§ Work item:
The entries follow. Copy every line in which "format" appears.

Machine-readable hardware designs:
+ + +

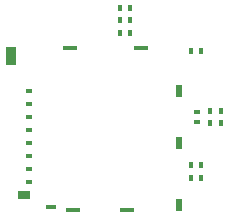
<source format=gbp>
G04 #@! TF.GenerationSoftware,KiCad,Pcbnew,(6.0.0-rc1-dev-1481-g5e705347b)*
G04 #@! TF.CreationDate,2019-02-23T13:38:53+00:00
G04 #@! TF.ProjectId,qUarkNano_9250,71556172-6b4e-4616-9e6f-5f393235302e,rev?*
G04 #@! TF.SameCoordinates,Original*
G04 #@! TF.FileFunction,Paste,Bot*
G04 #@! TF.FilePolarity,Positive*
%FSLAX46Y46*%
G04 Gerber Fmt 4.6, Leading zero omitted, Abs format (unit mm)*
G04 Created by KiCad (PCBNEW (6.0.0-rc1-dev-1481-g5e705347b)) date 23/02/2019 13:38:53*
%MOMM*%
%LPD*%
G04 APERTURE LIST*
%ADD10R,0.630000X0.450000*%
%ADD11R,0.990000X0.720000*%
%ADD12R,0.900000X0.450000*%
%ADD13R,1.260000X0.450000*%
%ADD14R,0.585000X1.035000*%
%ADD15R,0.540000X1.080000*%
%ADD16R,0.900000X1.530000*%
%ADD17R,0.360000X0.540000*%
%ADD18R,0.540000X0.360000*%
G04 APERTURE END LIST*
D10*
X137521884Y-96318252D03*
X137521884Y-97418208D03*
X137521884Y-98518164D03*
X137521884Y-99618120D03*
X137521884Y-100718076D03*
X137521884Y-101818032D03*
X137521884Y-102917988D03*
X137521884Y-104017944D03*
D11*
X137121900Y-105117900D03*
D12*
X139371810Y-106117860D03*
D13*
X141221736Y-106367850D03*
X145821552Y-106367850D03*
D14*
X150198174Y-105917868D03*
D15*
X150220884Y-100667399D03*
X150221376Y-96317573D03*
D13*
X147021504Y-92617721D03*
X141021252Y-92617721D03*
D16*
X135973174Y-93340619D03*
D17*
X146088100Y-91363800D03*
X145188100Y-91363800D03*
X146086400Y-90297000D03*
X145186400Y-90297000D03*
X151220801Y-92885201D03*
X152120801Y-92885201D03*
X145188100Y-89242900D03*
X146088100Y-89242900D03*
X151220801Y-102552500D03*
X152120801Y-102552500D03*
X152120801Y-103619300D03*
X151220801Y-103619300D03*
D18*
X151726900Y-98038500D03*
X151726900Y-98938500D03*
D17*
X153771600Y-97942400D03*
X152871600Y-97942400D03*
X153771600Y-98996500D03*
X152871600Y-98996500D03*
M02*

</source>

+ + +

§ Solution to the problem:
<source format=gbp>
G04 Gerber Fmt 4.6, Leading zero omitted, Abs format (unit mm)*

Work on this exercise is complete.